Wasm, start function, and default globals

Apologies if there is a better forum for these questions. Please redirect me if so.

I’ve been using the clang/wasm-ld tools to experiment with some basic examples, and there’s a couple things I’m wrestling with.

  1. How to denote a function as the “start” function (https://webassembly.github.io/spec/core/binary/modules.html#start-section)

  2. How to avoid the defaulted __heap_base global.

I’ve dug around on the samples, mailing lists, and in the wasm-ld code for an attribute or flag to specify the start function, but don’t see anything. Is this just not implemented (or tracked) yet?

For 2), I always see the below global in the compiled output even with the most trivial code that makes no reference to it (e.g. compiling just a simple function that only references values on the implicit operand stack).

(global (;0;) (mut i32) (i32.const 66560))

Per https://dassur.ma/things/c-to-webassembly/, looks like this is the __heap_base value implicitly provided for modeling the stack/heap as are usually present in most C/C++ environments, even though unused in my compiled output. Is this something that could/should be optimized away, but again just isn’t implemented yet? Any way to suppress this building with the current clang/wasm-ld toolchain?

Thanks,

  • Bill

There is a good amount of expertise on this in Emscripten community:

You can also try to ask in one of the WebAssembly repos:

I think Luke Imhoff has done some work accessing the start function, I am not sure if he is on this list. I personally don’t know of a way write to start function. There is a bit on it in tool conventions:

The __heap_base symbol is there because Wasm does not have the memory layout C family languages expect. At higher opt level Clang is usually pretty good at removing its use.

Best,

Petr

The start function is not meant for general use, but rather for toolchains to initialize the state of the runtime where they can guarantee that no imports will be required.

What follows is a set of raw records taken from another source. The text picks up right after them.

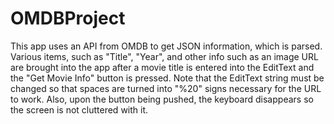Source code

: # OMDBProject
This app uses an API from OMDB to get JSON information, which is parsed. Various items, such as "Title", "Year", and other info such as an image URL are brought into the app after a movie title is entered into the EditText and the "Get Movie Info" button is pressed.  Note that the EditText string must be changed so that spaces are turned into "%20" signs necessary for the URL to work.  Also, upon the button being pushed, the keyboard disappears so the screen is not cluttered with it.

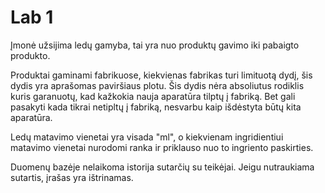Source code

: # Lab 1

Įmonė užsijima ledų gamyba, tai yra nuo produktų gavimo iki pabaigto produkto.

Produktai gaminami fabrikuose, kiekvienas fabrikas turi limituotą dydį, šis dydis yra aprašomas paviršiaus plotu. Šis dydis nėra absoliutus rodiklis kuris garanuotų, kad kažkokia nauja aparatūra tilptų į fabriką. Bet gali pasakyti kada tikrai netipltų į fabriką, nesvarbu kaip išdėstyta būtų kita aparatūra.

Ledų matavimo vienetai yra visada "ml", o kiekvienam ingridientiui matavimo vienetai nurodomi ranka ir priklauso nuo to ingriento paskirties.

Duomenų bazėje nelaikoma istorija sutarčių su teikėjai. Jeigu nutraukiama sutartis, įrašas yra ištrinamas.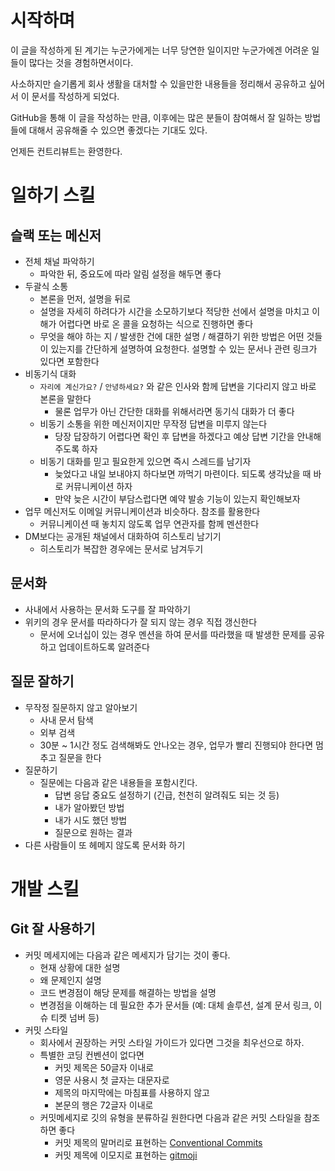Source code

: # 시작하며

이 글을 작성하게 된 계기는 누군가에게는 너무 당연한 일이지만 누군가에겐 어려운 일들이 많다는 것을 경험하면서이다.

사소하지만 슬기롭게 회사 생활을 대처할 수 있을만한 내용들을 정리해서 공유하고 싶어서 이 문서를 작성하게 되었다.

GitHub을 통해 이 글을 작성하는 만큼, 이후에는 많은 분들이 참여해서 잘 일하는 방법들에 대해서 공유해줄 수 있으면 좋겠다는 기대도 있다.

언제든 컨트리뷰트는 환영한다.


# 일하기 스킬

## 슬랙 또는 메신저

- 전체 채널 파악하기
  - 파악한 뒤, 중요도에 따라 알림 설정을 해두면 좋다
- 두괄식 소통
  - 본론을 먼저, 설명을 뒤로
  - 설명을 자세히 하려다가 시간을 소모하기보다 적당한 선에서 설명을 마치고 이해가 어렵다면 바로 온 콜을 요청하는 식으로 진행하면 좋다
  - 무엇을 해야 하는 지 / 발생한 건에 대한 설명 / 해결하기 위한 방법은 어떤 것들이 있는지를 간단하게 설명하여 요청한다. 설명할 수 있는 문서나 관련 링크가 있다면 포함한다
- 비동기식 대화
  - `자리에 계신가요?` / `안녕하세요?` 와 같은 인사와 함께 답변을 기다리지 않고 바로 본론을 말한다
    - 물론 업무가 아닌 간단한 대화를 위해서라면 동기식 대화가 더 좋다
  - 비동기 소통을 위한 메신저이지만 무작정 답변을 미루지 않는다
    - 당장 답장하기 어렵다면 확인 후 답변을 하겠다고 예상 답변 기간을 안내해주도록 하자
  - 비동기 대화를 믿고 필요한게 있으면 즉시 스레드를 남기자
    - 늦었다고 내일 보내야지 하다보면 까먹기 마련이다. 되도록 생각났을 때 바로 커뮤니케이션 하자
    - 만약 늦은 시간이 부담스럽다면 예약 발송 기능이 있는지 확인해보자
- 업무 메신저도 이메일 커뮤니케이션과 비슷하다. 참조를 활용한다
  - 커뮤니케이션 때 놓치지 않도록 업무 연관자를 함께 멘션한다
- DM보다는 공개된 채널에서 대화하여 히스토리 남기기
  - 히스토리가 복잡한 경우에는 문서로 남겨두기

## 문서화

- 사내에서 사용하는 문서화 도구를 잘 파악하기
- 위키의 경우 문서를 따라하다가 잘 되지 않는 경우 직접 갱신한다
  - 문서에 오너십이 있는 경우 멘션을 하여 문서를 따라했을 때 발생한 문제를 공유하고 업데이트하도록 알려준다

## 질문 잘하기

- 무작정 질문하지 않고 알아보기
  - 사내 문서 탐색
  - 외부 검색
  - 30분 ~ 1시간 정도 검색해봐도 안나오는 경우, 업무가 빨리 진행되야 한다면 멈추고 질문을 한다
- 질문하기
  - 질문에는 다음과 같은 내용들을 포함시킨다.
    - 답변 응답 중요도 설정하기 (긴급, 천천히 알려줘도 되는 것 등)
    - 내가 알아봤던 방법
    - 내가 시도 했던 방법
    - 질문으로 원하는 결과
- 다른 사람들이 또 헤메지 않도록 문서화 하기

# 개발 스킬

## Git 잘 사용하기

- 커밋 메세지에는 다음과 같은 메세지가 담기는 것이 좋다.
    - 현재 상황에 대한 설명
    - 왜 문제인지 설명
    - 코드 변경점이 해당 문제를 해결하는 방법을 설명
    - 변경점을 이해하는 데 필요한 추가 문서들 (예: 대체 솔루션, 설계 문서 링크, 이슈 티켓 넘버 등)
- 커밋 스타일
    - 회사에서 권장하는 커밋 스타일 가이드가 있다면 그것을 최우선으로 하자.
    - 특별한 코딩 컨벤션이 없다면
        - 커밋 제목은 50글자 이내로
        - 영문 사용시 첫 글자는 대문자로
        - 제목의 마지막에는 마침표를 사용하지 않고
        - 본문의 행은 72글자 이내로 
    - 커밋메세지로 깃의 유형을 분류하길 원한다면 다음과 같은 커밋 스타일을 참조하면 좋다
        - 커밋 제목의 말머리로 표현하는 [Conventional Commits](https://www.conventionalcommits.org/)
        - 커밋 제목에 이모지로 표현하는 [gitmoji](https://gitmoji.dev/)
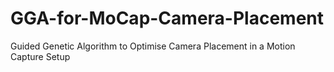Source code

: # GGA-for-MoCap-Camera-Placement
Guided Genetic Algorithm to Optimise Camera Placement in a Motion Capture Setup
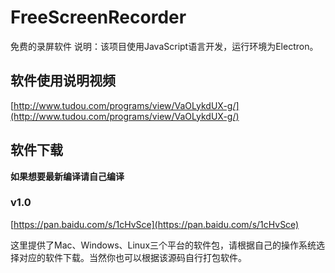 # FreeScreenRecorder
免费的录屏软件
说明：该项目使用JavaScript语言开发，运行环境为Electron。

## 软件使用说明视频

[http://www.tudou.com/programs/view/VaOLykdUX-g/](http://www.tudou.com/programs/view/VaOLykdUX-g/)

## 软件下载

**如果想要最新编译请自己编译**

### v1.0
[https://pan.baidu.com/s/1cHvSce](https://pan.baidu.com/s/1cHvSce)

这里提供了Mac、Windows、Linux三个平台的软件包，请根据自己的操作系统选择对应的软件下载。当然你也可以根据该源码自行打包软件。
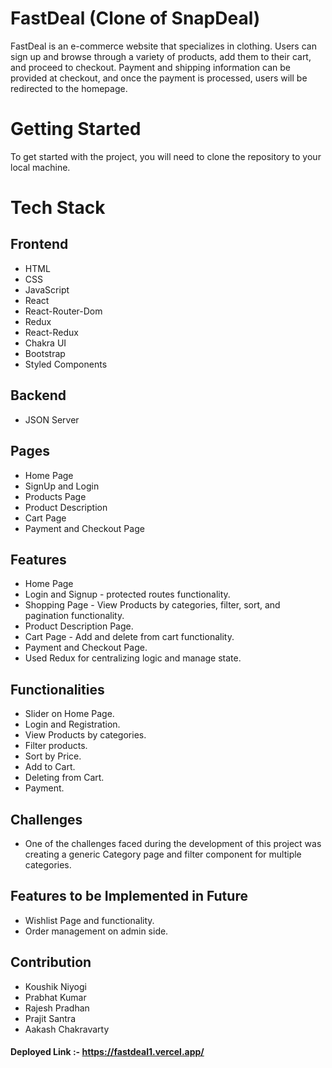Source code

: # FastDeal (Clone of SnapDeal)
FastDeal is an e-commerce website that specializes in clothing. Users can sign up and browse through a variety of products, add them to their cart, and proceed to checkout. Payment and shipping information can be provided at checkout, and once the payment is processed, users will be redirected to the homepage.

# Getting Started
To get started with the project, you will need to clone the repository to your local machine.

# Tech Stack
## Frontend
- HTML
- CSS
- JavaScript
- React
- React-Router-Dom
- Redux
- React-Redux
- Chakra UI
- Bootstrap
- Styled Components

## Backend
- JSON Server

## Pages
- Home Page
- SignUp and Login
- Products Page
- Product Description
- Cart Page
- Payment and Checkout Page

## Features
- Home Page
- Login and Signup - protected routes functionality.
- Shopping Page - View Products by categories, filter, sort, and pagination functionality.
- Product Description Page.
- Cart Page - Add and delete from cart functionality.
- Payment and Checkout Page.
- Used Redux for centralizing logic and manage state.

## Functionalities
- Slider on Home Page.
- Login and Registration.
- View Products by categories.
- Filter products.
- Sort by Price.
- Add to Cart.
- Deleting from Cart.
- Payment.

## Challenges
- One of the challenges faced during the development of this project was creating a generic Category page and filter component for multiple categories.

## Features to be Implemented in Future
- Wishlist Page and functionality.
- Order management on admin side.

## Contribution
- Koushik Niyogi
- Prabhat Kumar
- Rajesh Pradhan
- Prajit Santra
- Aakash Chakravarty

#### Deployed Link :- https://fastdeal1.vercel.app/
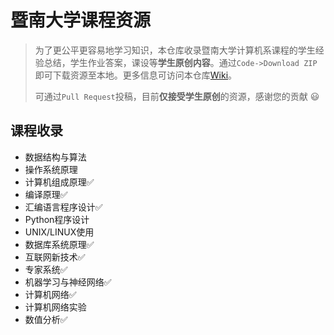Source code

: # 暨南大学课程资源

> 为了更公平更容易地学习知识，本仓库收录暨南大学计算机系课程的学生经验总结，学生作业答案，课设等**学生原创内容**。通过`Code->Download ZIP`即可下载资源至本地。更多信息可访问本仓库[Wiki](https://github.com/peanutzhen/JnuCS/wiki)。
>
> 可通过`Pull Request`投稿，目前**仅接受学生原创**的资源，感谢您的贡献 😃

## 课程收录

- 数据结构与算法
- 操作系统原理
- 计算机组成原理✅
- 编译原理✅
- 汇编语言程序设计✅
- Python程序设计
- UNIX/LINUX使用
- 数据库系统原理✅
- 互联网新技术✅
- 专家系统✅
- 机器学习与神经网络✅
- 计算机网络✅
- 计算机网络实验
- 数值分析✅




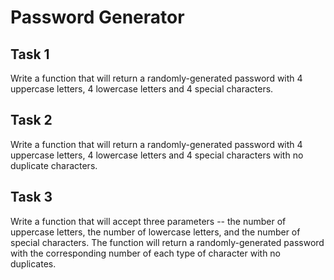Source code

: # Password Generator

## Task 1

Write a function that will return a randomly-generated password with 4 uppercase letters, 4 lowercase letters and 4 special characters.  

## Task 2

Write a function that will return a randomly-generated password with 4 uppercase letters, 4 lowercase letters and 4 special characters with no duplicate characters.  

## Task 3

Write a function that will accept three parameters -- the number of uppercase letters, the number of lowercase letters, and the number of special characters. The function will return a randomly-generated password with the corresponding number of each type of character with no duplicates.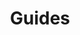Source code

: ---
title: Guides # This is important in order for it to appear in the Guides page. Do not change this.
order: 4
description: "VIDEO: Tour of the Forest Change Viewer"
videoSourceURL: https://www.youtube.com/embed/WJhWB2oCsX4
videoTitle: "VIDEO: Tour of the Forest Change Viewer"
---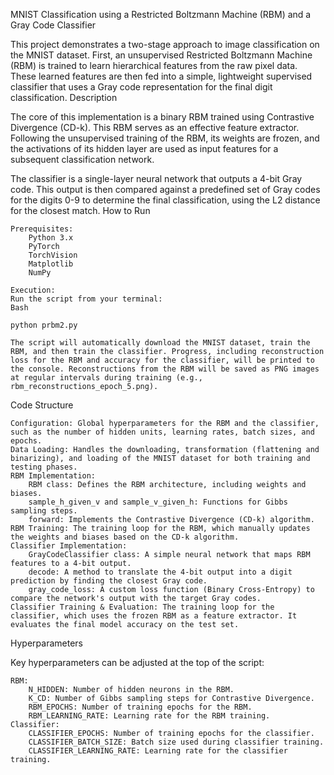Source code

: MNIST Classification using a Restricted Boltzmann Machine (RBM) and a Gray Code Classifier

This project demonstrates a two-stage approach to image classification on the MNIST dataset. First, an unsupervised Restricted Boltzmann Machine (RBM) is trained to learn hierarchical features from the raw pixel data. These learned features are then fed into a simple, lightweight supervised classifier that uses a Gray code representation for the final digit classification.
Description

The core of this implementation is a binary RBM trained using Contrastive Divergence (CD-k). This RBM serves as an effective feature extractor. Following the unsupervised training of the RBM, its weights are frozen, and the activations of its hidden layer are used as input features for a subsequent classification network.

The classifier is a single-layer neural network that outputs a 4-bit Gray code. This output is then compared against a predefined set of Gray codes for the digits 0-9 to determine the final classification, using the L2 distance for the closest match.
How to Run

    Prerequisites:
        Python 3.x
        PyTorch
        TorchVision
        Matplotlib
        NumPy

    Execution:
    Run the script from your terminal:
    Bash

    python prbm2.py

    The script will automatically download the MNIST dataset, train the RBM, and then train the classifier. Progress, including reconstruction loss for the RBM and accuracy for the classifier, will be printed to the console. Reconstructions from the RBM will be saved as PNG images at regular intervals during training (e.g., rbm_reconstructions_epoch_5.png).

Code Structure

    Configuration: Global hyperparameters for the RBM and the classifier, such as the number of hidden units, learning rates, batch sizes, and epochs.
    Data Loading: Handles the downloading, transformation (flattening and binarizing), and loading of the MNIST dataset for both training and testing phases.
    RBM Implementation:
        RBM class: Defines the RBM architecture, including weights and biases.
        sample_h_given_v and sample_v_given_h: Functions for Gibbs sampling steps.
        forward: Implements the Contrastive Divergence (CD-k) algorithm.
    RBM Training: The training loop for the RBM, which manually updates the weights and biases based on the CD-k algorithm.
    Classifier Implementation:
        GrayCodeClassifier class: A simple neural network that maps RBM features to a 4-bit output.
        decode: A method to translate the 4-bit output into a digit prediction by finding the closest Gray code.
        gray_code_loss: A custom loss function (Binary Cross-Entropy) to compare the network's output with the target Gray codes.
    Classifier Training & Evaluation: The training loop for the classifier, which uses the frozen RBM as a feature extractor. It evaluates the final model accuracy on the test set.

Hyperparameters

Key hyperparameters can be adjusted at the top of the script:

    RBM:
        N_HIDDEN: Number of hidden neurons in the RBM.
        K_CD: Number of Gibbs sampling steps for Contrastive Divergence.
        RBM_EPOCHS: Number of training epochs for the RBM.
        RBM_LEARNING_RATE: Learning rate for the RBM training.
    Classifier:
        CLASSIFIER_EPOCHS: Number of training epochs for the classifier.
        CLASSIFIER_BATCH_SIZE: Batch size used during classifier training.
        CLASSIFIER_LEARNING_RATE: Learning rate for the classifier training.
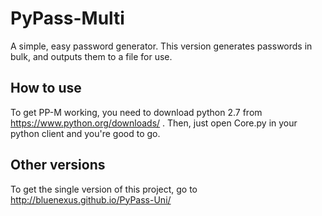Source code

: # PyPass-Multi
A simple, easy password generator. This version generates passwords in bulk, and outputs them to a file for use. 

## How to use
To get PP-M working, you need to download python 2.7 from https://www.python.org/downloads/ . Then, just open Core.py in your python client and you're good to go.

## Other versions
To get the single version of this project, go to http://bluenexus.github.io/PyPass-Uni/ 
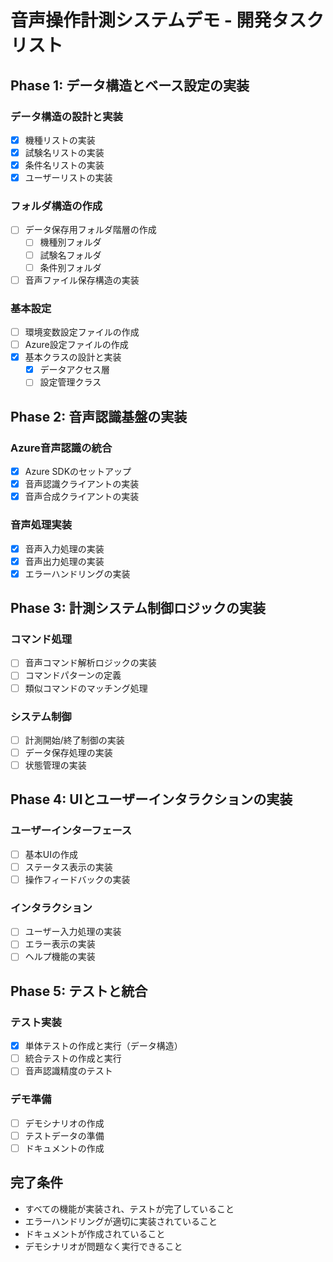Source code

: # 音声操作計測システムデモ - 開発タスクリスト

## Phase 1: データ構造とベース設定の実装
### データ構造の設計と実装
- [x] 機種リストの実装
- [x] 試験名リストの実装
- [x] 条件名リストの実装
- [x] ユーザーリストの実装

### フォルダ構造の作成
- [ ] データ保存用フォルダ階層の作成
  - [ ] 機種別フォルダ
  - [ ] 試験名フォルダ
  - [ ] 条件別フォルダ
- [ ] 音声ファイル保存構造の実装

### 基本設定
- [ ] 環境変数設定ファイルの作成
- [ ] Azure設定ファイルの作成
- [x] 基本クラスの設計と実装
  - [x] データアクセス層
  - [ ] 設定管理クラス

## Phase 2: 音声認識基盤の実装
### Azure音声認識の統合
- [x] Azure SDKのセットアップ
- [x] 音声認識クライアントの実装
- [x] 音声合成クライアントの実装

### 音声処理実装
- [x] 音声入力処理の実装
- [x] 音声出力処理の実装
- [x] エラーハンドリングの実装

## Phase 3: 計測システム制御ロジックの実装
### コマンド処理
- [ ] 音声コマンド解析ロジックの実装
- [ ] コマンドパターンの定義
- [ ] 類似コマンドのマッチング処理

### システム制御
- [ ] 計測開始/終了制御の実装
- [ ] データ保存処理の実装
- [ ] 状態管理の実装

## Phase 4: UIとユーザーインタラクションの実装
### ユーザーインターフェース
- [ ] 基本UIの作成
- [ ] ステータス表示の実装
- [ ] 操作フィードバックの実装

### インタラクション
- [ ] ユーザー入力処理の実装
- [ ] エラー表示の実装
- [ ] ヘルプ機能の実装

## Phase 5: テストと統合
### テスト実装
- [x] 単体テストの作成と実行（データ構造）
- [ ] 統合テストの作成と実行
- [ ] 音声認識精度のテスト

### デモ準備
- [ ] デモシナリオの作成
- [ ] テストデータの準備
- [ ] ドキュメントの作成

## 完了条件
- すべての機能が実装され、テストが完了していること
- エラーハンドリングが適切に実装されていること
- ドキュメントが作成されていること
- デモシナリオが問題なく実行できること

For getting rid of unused globals and generally optimizing your wasm modules, I highly recommend using Binaryen’s wasm-opt tool. https://github.com/webassembly/binaryen.

[sending this as a new email, as I didn’t get responses to my prior posting via email – I just saw them on the archive]

Thomas Lively wrote via llvm-dev on Wed Oct 16 17:33:54 PDT 2019

The start function is not meant for general use, but rather for toolchains

to initialize the state of the runtime where they can guarantee that no

imports will be required.

But I am trying to write a simple toolchain, hence trying to use it to initialize my globals (or at least the one global I use for my memory allocator).

Interestingly, if I have a global of a type with a simple constructor (e.g. just setting members to integral values), I can see it doesn’t call the constructor, but just inlines the resulting memory values. For example, if setting the first member to 0xCCCC I see “(data (;0;) (i32.const 1024) "\cc\cc\00\00\etc…” in the WAT. However if my global is a type with a non-trivial constructor, the “data” entry for it is just zeroed out, and there is no startup function set to run any initialization. (Which seems like a bug – or at least a compiler warning should indicate globals will not be initialized as expected).

If this is something that SHOULD be added, happy to take a crack at it if someone more experience in this area can provide a little guidance when needed.

For getting rid of unused globals and generally optimizing your wasm

modules, I highly recommend using Binaryen’s wasm-opt tool.

https://github.com/webassembly/binaryen.

Yeah, just trying minimize the toolchain right now. Does Binaryen preserve the “names” section? Clang/LLVM is populating that quite nicely, and some of the stuff I’m experimenting with (e.g. profiling) depends on its presence.

Is the Binaryen or Emscripten or Wabt repo the best place to ask even Clang/LLVM questions when it comes to Wasm? Seems most of the contributors are active on those projects. (As the GitHub UX is better than this mailing list).

Thanks,

  • Bill

Is the Binaryen or Emscripten or Wabt repo the best place to ask even Clang/LLVM questions when it comes to Wasm?

The Emscripten repo is a nice catch-all for asking cross-cutting questions, including wasm-specific Clang/LLVM questions. This list is of course fine for LLVM questions as well.

However if my global is a type with a non-trivial constructor, the “data” entry for it is just zeroed out, and there is no startup function set to run any initialization.

It sounds like you’re looking for __wasm_call_ctors. I was going to link to its documentation, but it turns out there is none. I’ll fix that here: https://github.com/WebAssembly/tool-conventions/blob/master/Linking.md. Anyway, just add that function to the list of functions lld should export and make sure to call it in your runtime. You’re not seeing your constructor functions now because they’re being garbage collected by lld.

Does Binaryen preserve the “names” section? Clang/LLVM is populating that quite nicely, and some of the stuff I’m experimenting with (e.g. profiling) depends on its presence.

Yes, Binaryen can preserve the names section if you pass it -g.